Type out the whole listing again exactly, pictures omitted.

Available data
--*--

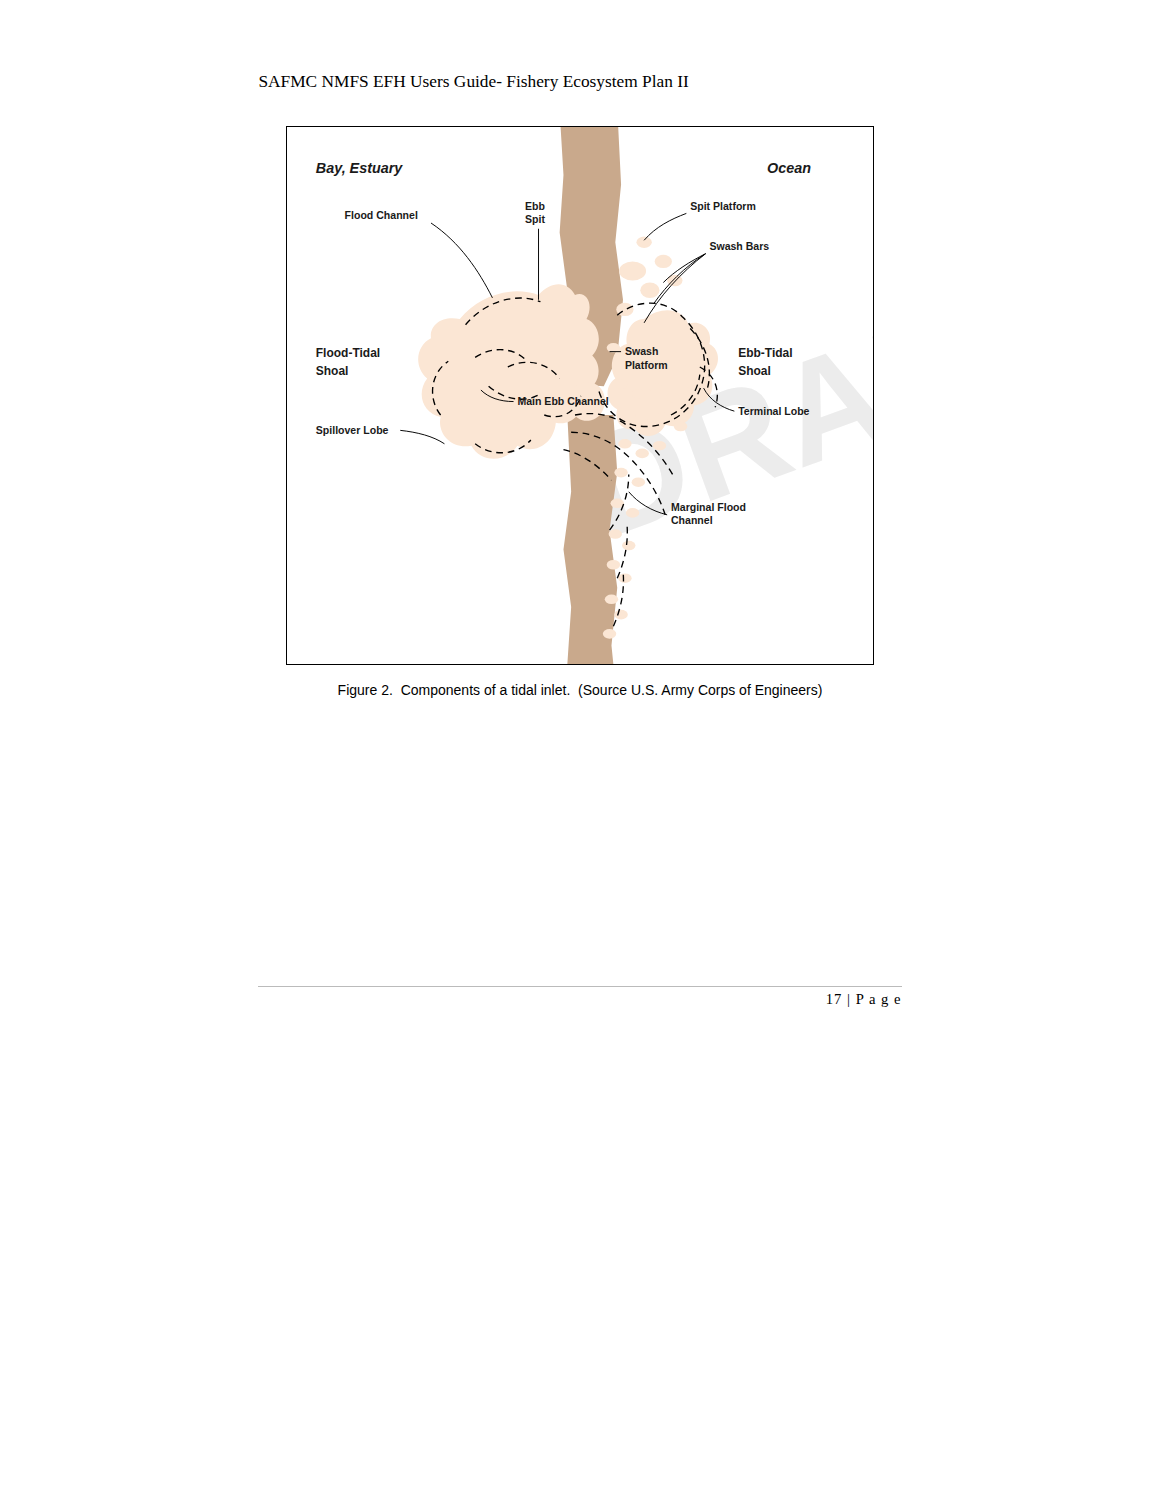SAFMC NMFS EFH Users Guide- Fishery Ecosystem Plan II
DRAFT Bay, Estuary Ocean Flood Channel Ebb Spit Spit Platform Swash Bars Flood-Tidal Shoal Ebb-Tidal Shoal Swash Platform Main Ebb Channel Terminal Lobe Spillover Lobe Marginal Flood Channel
Figure 2. Components of a tidal inlet. (Source U.S. Army Corps of Engineers)
17 | P a g e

--*--

Completed task
SAFMC NMFS EFH Users Guide- Fishery Ecosystem Plan II
DRAFT Bay, Estuary Ocean Flood Channel Ebb Spit Spit Platform Swash Bars Flood-Tidal Shoal Ebb-Tidal Shoal Swash Platform Main Ebb Channel Terminal Lobe Spillover Lobe Marginal Flood Channel
Figure 2. Components of a tidal inlet. (Source U.S. Army Corps of Engineers)
17 | P a g e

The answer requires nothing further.